Que el clima influye en nuestra fisiología y por tanto en las necesidades dietéticas es algo evidente. No es que cada estación necesite una fórmula distinta, pero sí que cambian un poco los requerimientos dietéticos.

En verano, el cambio más notable es que hay una cierta disminución de las necesidades energéticas. Una parte importante de la energía que ingerimos está destinada a mantener la temperatura corporal, y como en verano es mucho más fácil mantenerla que en invierno, se necesitan menos calorías.

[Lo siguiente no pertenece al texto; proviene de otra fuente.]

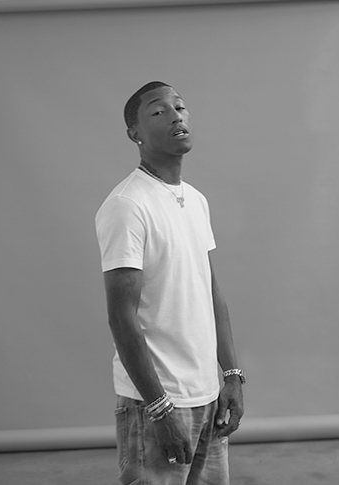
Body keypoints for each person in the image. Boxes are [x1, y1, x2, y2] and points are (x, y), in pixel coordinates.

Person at [95, 81, 245, 485]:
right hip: (157, 402)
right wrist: (159, 407)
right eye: (159, 111)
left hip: (207, 397)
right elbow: (121, 316)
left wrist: (231, 375)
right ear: (135, 134)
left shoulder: (195, 200)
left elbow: (211, 292)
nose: (176, 116)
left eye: (179, 107)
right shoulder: (127, 205)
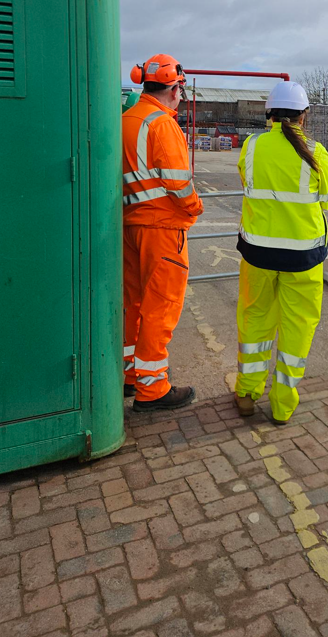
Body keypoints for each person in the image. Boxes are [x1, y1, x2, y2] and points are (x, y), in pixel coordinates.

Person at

De ahí, en parte, que nos apetezcan platos más ligeros en verano y que en general se tenga menos apetito. Pasa lo contrario con la bebida. Las necesidades hídricas aumentan en verano porque aumenta la sudoración y la transpiración por la piel. Ambos mecanismos son un verdadero sistema de refrigeración del cuerpo. Y no hay que olvidar que la bebida más adecuada para el organismo humano es el agua y que la temperatura idónea para que produzca su efecto hidratante es de 10ºC a 15ºC.

Lo más frío no hidrata más. Debido justamente a lo anterior, en verano hay más pérdida de minerales que en invierno. Esto quiere decir que en verano vale la pena tomar aguas más mineralizadas que en invierno. Otro punto que tener en cuenta es la digestibilidad. El calor, igual que el frío extremo, no favorece la digestión. Es por ello que es absolutamente recomendable que en verano los platos sean de cocina muy simple.

Con las altas temperaturas hay que aumentar las precauciones ante los alimentos crudos. Especialmente en cuanto a carne, pescado y huevos se refiere. De ahí que sea recomendable tomar los alimentos proteicos de origen animal cocidos al punto y evitar las salsas con cremas y huevo.